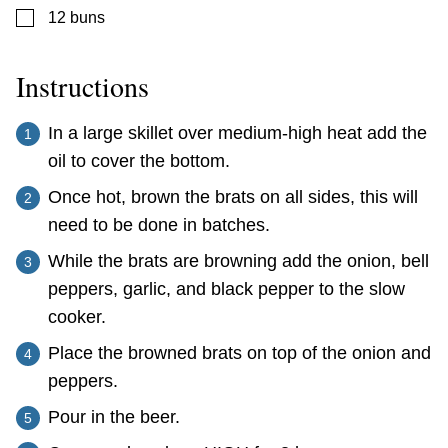
▢
12
buns
Instructions
In a large skillet over medium-high heat add the
oil to cover the bottom.
Once hot, brown the brats on all sides, this will
need to be done in batches.
While the brats are browning add the onion, bell
peppers, garlic, and black pepper to the slow
cooker.
Place the browned brats on top of the onion and
peppers.
Pour in the beer.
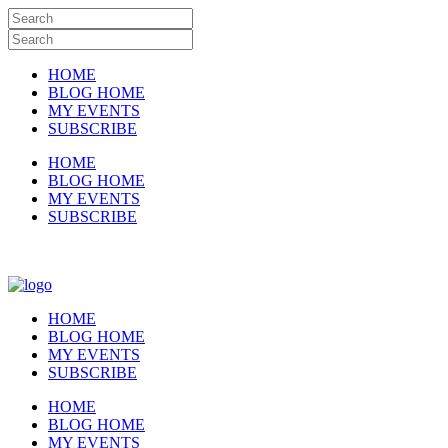
HOME
BLOG HOME
MY EVENTS
SUBSCRIBE
HOME
BLOG HOME
MY EVENTS
SUBSCRIBE
HOME
BLOG HOME
MY EVENTS
SUBSCRIBE
HOME
BLOG HOME
MY EVENTS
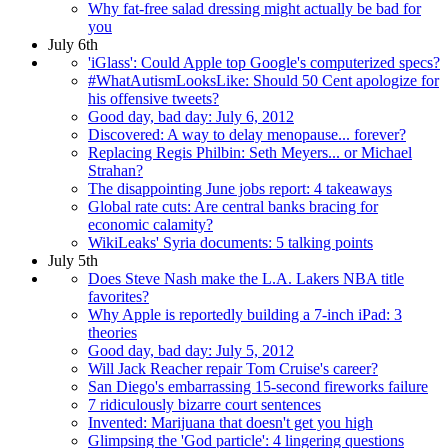
Why fat-free salad dressing might actually be bad for
you
July 6th
'iGlass': Could Apple top Google's computerized specs?
#WhatAutismLooksLike: Should 50 Cent apologize for
his offensive tweets?
Good day, bad day: July 6, 2012
Discovered: A way to delay menopause... forever?
Replacing Regis Philbin: Seth Meyers... or Michael
Strahan?
The disappointing June jobs report: 4 takeaways
Global rate cuts: Are central banks bracing for
economic calamity?
WikiLeaks' Syria documents: 5 talking points
July 5th
Does Steve Nash make the L.A. Lakers NBA title
favorites?
Why Apple is reportedly building a 7-inch iPad: 3
theories
Good day, bad day: July 5, 2012
Will Jack Reacher repair Tom Cruise's career?
San Diego's embarrassing 15-second fireworks failure
7 ridiculously bizarre court sentences
Invented: Marijuana that doesn't get you high
Glimpsing the 'God particle': 4 lingering questions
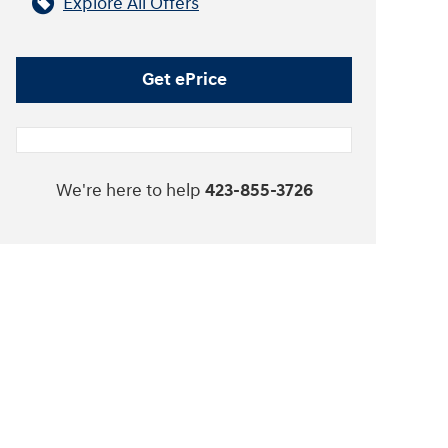
Explore All Offers
Get ePrice
We're here to help
423-855-3726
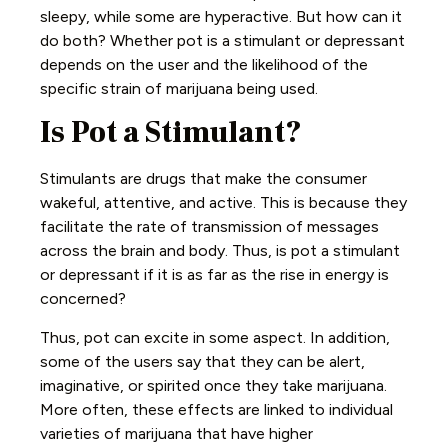
sleepy, while some are hyperactive. But how can it
do both? Whether pot is a stimulant or depressant
depends on the user and the likelihood of the
specific strain of marijuana being used.
Is Pot a Stimulant?
Stimulants are drugs that make the consumer
wakeful, attentive, and active. This is because they
facilitate the rate of transmission of messages
across the brain and body. Thus, is pot a stimulant
or depressant if it is as far as the rise in energy is
concerned?
Thus, pot can excite in some aspect. In addition,
some of the users say that they can be alert,
imaginative, or spirited once they take marijuana.
More often, these effects are linked to individual
varieties of marijuana that have higher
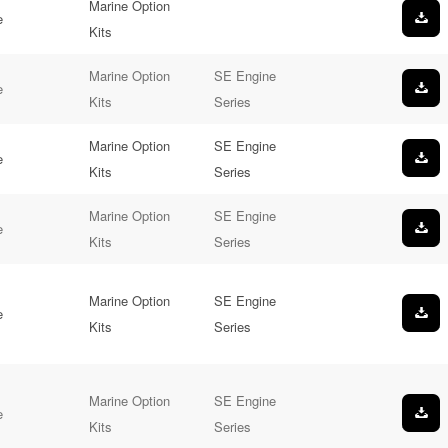
Marine Option
e
Kits
Marine Option
SE Engine
e
Kits
Series
Marine Option
SE Engine
e
Kits
Series
Marine Option
SE Engine
e
Kits
Series
Marine Option
SE Engine
e
Kits
Series
Marine Option
SE Engine
e
Kits
Series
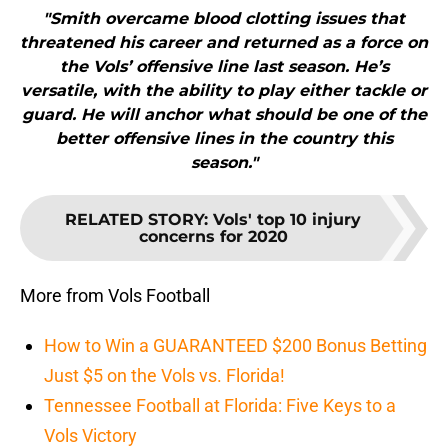
"Smith overcame blood clotting issues that
threatened his career and returned as a force on
the Vols’ offensive line last season. He’s
versatile, with the ability to play either tackle or
guard. He will anchor what should be one of the
better offensive lines in the country this
season."
RELATED STORY
:
Vols' top 10 injury
concerns for 2020
More from Vols Football
How to Win a GUARANTEED $200 Bonus Betting
Just $5 on the Vols vs. Florida!
Tennessee Football at Florida: Five Keys to a
Vols Victory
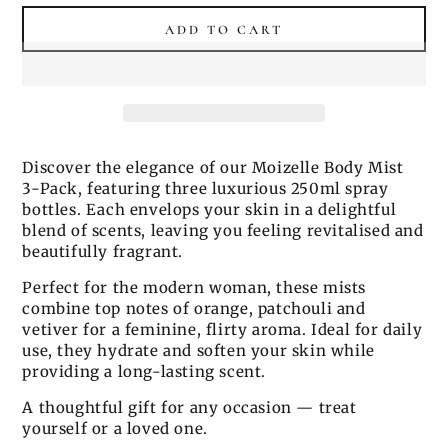
price
price
ADD TO CART
Discover the elegance of our Moizelle Body Mist
3-Pack, featuring three luxurious 250ml spray
bottles. Each envelops your skin in a delightful
blend of scents, leaving you feeling revitalised and
beautifully fragrant.
Perfect for the modern woman, these mists
combine top notes of orange, patchouli and
vetiver for a feminine, flirty aroma. Ideal for daily
use, they hydrate and soften your skin while
providing a long-lasting scent.
A thoughtful gift for any occasion — treat
yourself or a loved one.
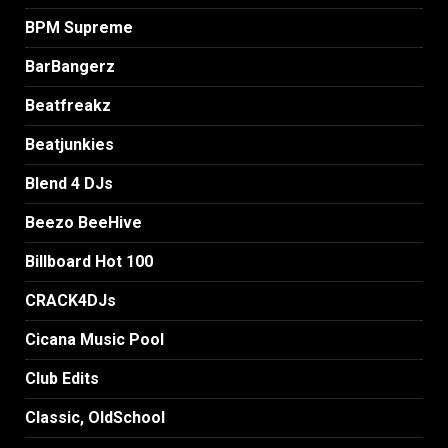
BPM Supreme
BarBangerz
Beatfreakz
Beatjunkies
Blend 4 DJs
Beezo BeeHive
Billboard Hot 100
CRACK4DJs
Cicana Music Pool
Club Edits
Classic, OldSchool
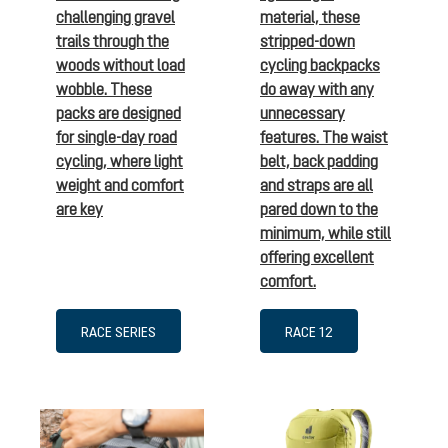
challenging gravel
material, these
trails through the
stripped-down
woods without load
cycling backpacks
wobble. These
do away with any
packs are designed
unnecessary
for single-day road
features. The waist
cycling, where light
belt, back padding
weight and comfort
and straps are all
are key
pared down to the
minimum, while still
offering excellent
comfort.
RACE SERIES
RACE 12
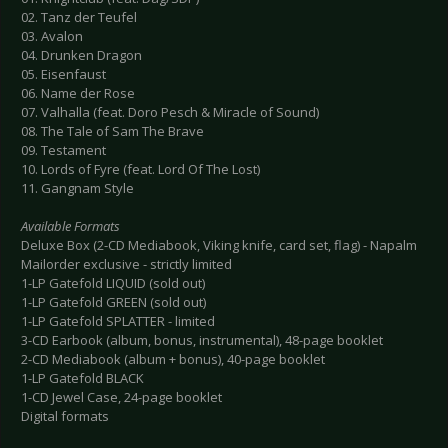
02. Tanz der Teufel
03. Avalon
04. Drunken Dragon
05. Eisenfaust
06. Name der Rose
07. Valhalla (feat. Doro Pesch & Miracle of Sound)
08. The Tale of Sam The Brave
09. Testament
10. Lords of Fyre (feat. Lord Of The Lost)
11. Gangnam Style
Available Formats
Deluxe Box (2-CD Mediabook, Viking knife, card set, flag) - Napalm
Mailorder exclusive - strictly limited
1-LP Gatefold LIQUID (sold out)
1-LP Gatefold GREEN (sold out)
1-LP Gatefold SPLATTER - limited
3-CD Earbook (album, bonus, instrumental), 48-page booklet
2-CD Mediabook (album + bonus), 40-page booklet
1-LP Gatefold BLACK
1-CD Jewel Case, 24-page booklet
Digital formats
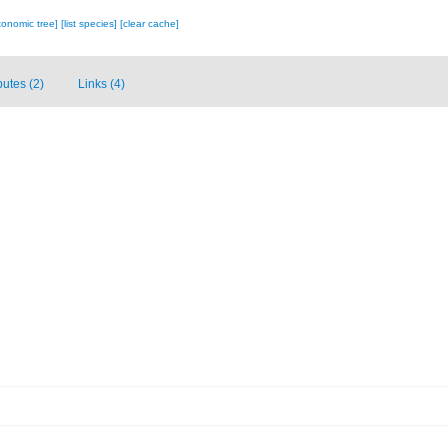
xonomic tree]
[list species]
[clear cache]
butes (2)
Links (4)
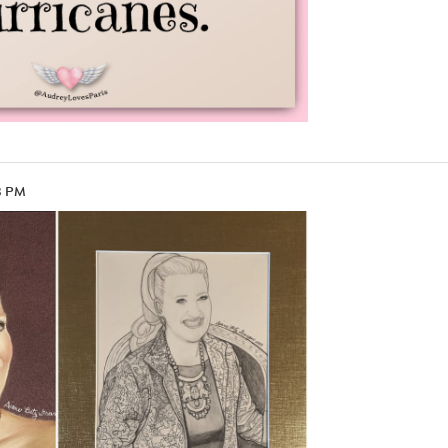
13 PM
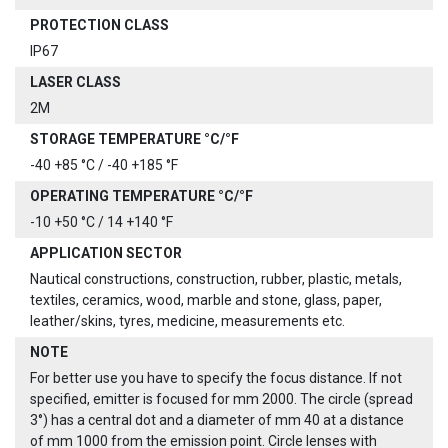
PROTECTION CLASS
IP67
LASER CLASS
2M
STORAGE TEMPERATURE °C/°F
-40 +85 °C / -40 +185 °F
OPERATING TEMPERATURE °C/°F
-10 +50 °C / 14 +140 °F
APPLICATION SECTOR
Nautical constructions, construction, rubber, plastic, metals,
textiles, ceramics, wood, marble and stone, glass, paper,
leather/skins, tyres, medicine, measurements etc.
NOTE
For better use you have to specify the focus distance. If not
specified, emitter is focused for mm 2000. The circle (spread
3°) has a central dot and a diameter of mm 40 at a distance
of mm 1000 from the emission point. Circle lenses with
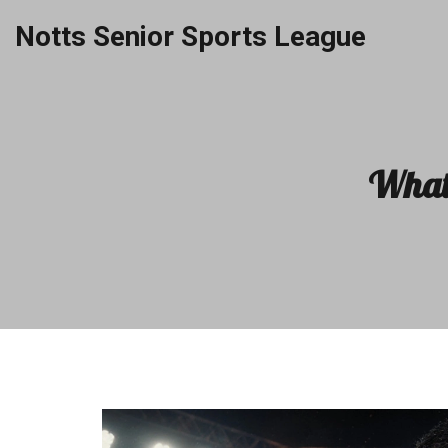
Notts Senior Sports League
What 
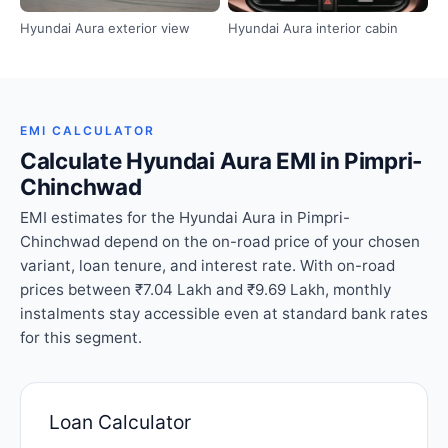
Hyundai Aura exterior view
Hyundai Aura interior cabin
EMI CALCULATOR
Calculate Hyundai Aura EMI in Pimpri-
Chinchwad
EMI estimates for the Hyundai Aura in Pimpri-
Chinchwad depend on the on-road price of your chosen
variant, loan tenure, and interest rate. With on-road
prices between ₹7.04 Lakh and ₹9.69 Lakh, monthly
instalments stay accessible even at standard bank rates
for this segment.
Loan Calculator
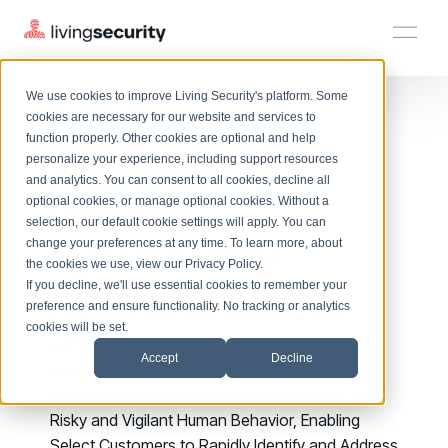
We use cookies to improve Living Security's platform. Some
Solutions
HRM
HRM
Plans
Plans
Resources
Events
Living Security
cookies are necessary for our website and services to
function properly. Other cookies are optional and help
On-Demand Events
BY ROLE
Announces AI-
personalize your experience, including support resources
Platform
Watch past Living Security events anytime.
and analytics. You can consent to all cookies, decline all
CISO
LEARN
optional cookies, or manage optional cookies. Without a
Powered
Solutions
Complete visibility and prioritization of workforce risk
selection, our default cookie settings will apply. You can
Introducing the AI-Native Living Security Platform
CISO
EXPLORE
LIVING SECURITY BLOG
change your preferences at any time. To learn more, about
HRM
Cybersecurity
Security Awareness Team
Resource Library
Introducing the AI-Native Living
the cookies we use, view our
Privacy Policy
.
Proactively reduce human risk beyond training metrics
Plans
If you decline, we'll use essential cookies to remember your
Recommendations
Security Platform
Browse all webinars, guides, ebooks, and more
Security Awareness Team
preference and ensure functionality. No tracking or analytics
GRC
Resources
Blog
cookies will be set.
Track policy violations and improve workforce compliance
Unify's New AI-powered Recommendations
Insights, trends, and cybersecurity best practices
GRC
Accept
Decline
Events
Feature Delivers Automated, Prescriptive, and
SOC/IR
Cybersecurity Webinars
Proactive Insights and Recommendations for
Turn human risk insights into early threat prevention
On-demand and upcoming sessions from experts
SOC/IR
Risky and Vigilant Human Behavior, Enabling
Select Customers to Rapidly Identify and Address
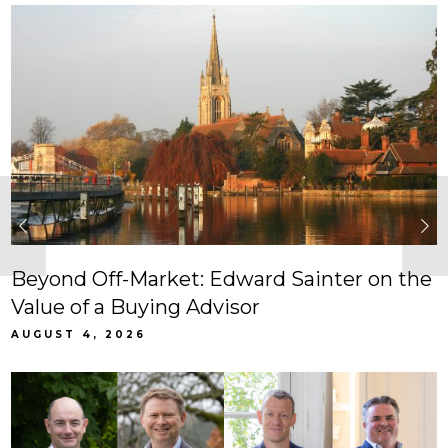
Beyond Off-Market: Edward Sainter on the
Value of a Buying Advisor
AUGUST 4, 2026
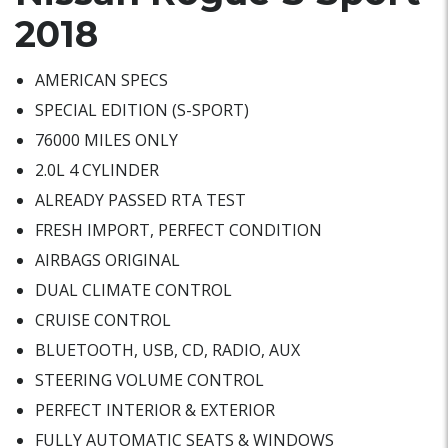
2018
AMERICAN SPECS
SPECIAL EDITION (S-SPORT)
76000 MILES ONLY
2.0L 4 CYLINDER
ALREADY PASSED RTA TEST
FRESH IMPORT, PERFECT CONDITION
AIRBAGS ORIGINAL
DUAL CLIMATE CONTROL
CRUISE CONTROL
BLUETOOTH, USB, CD, RADIO, AUX
STEERING VOLUME CONTROL
PERFECT INTERIOR & EXTERIOR
FULLY AUTOMATIC SEATS & WINDOWS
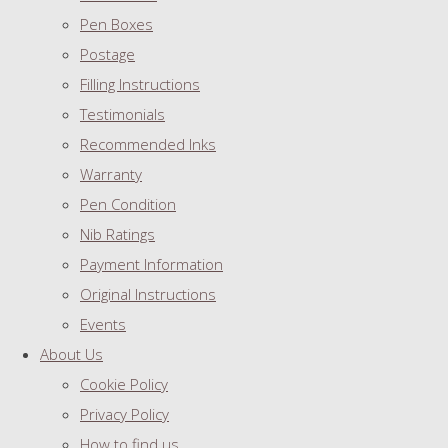
Pen Boxes
Postage
Filling Instructions
Testimonials
Recommended Inks
Warranty
Pen Condition
Nib Ratings
Payment Information
Original Instructions
Events
About Us
Cookie Policy
Privacy Policy
How to find us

* _Work request_: Lines containing the string "Thus": report how many there are in the material above, and nothing more.

* _Task output_: 2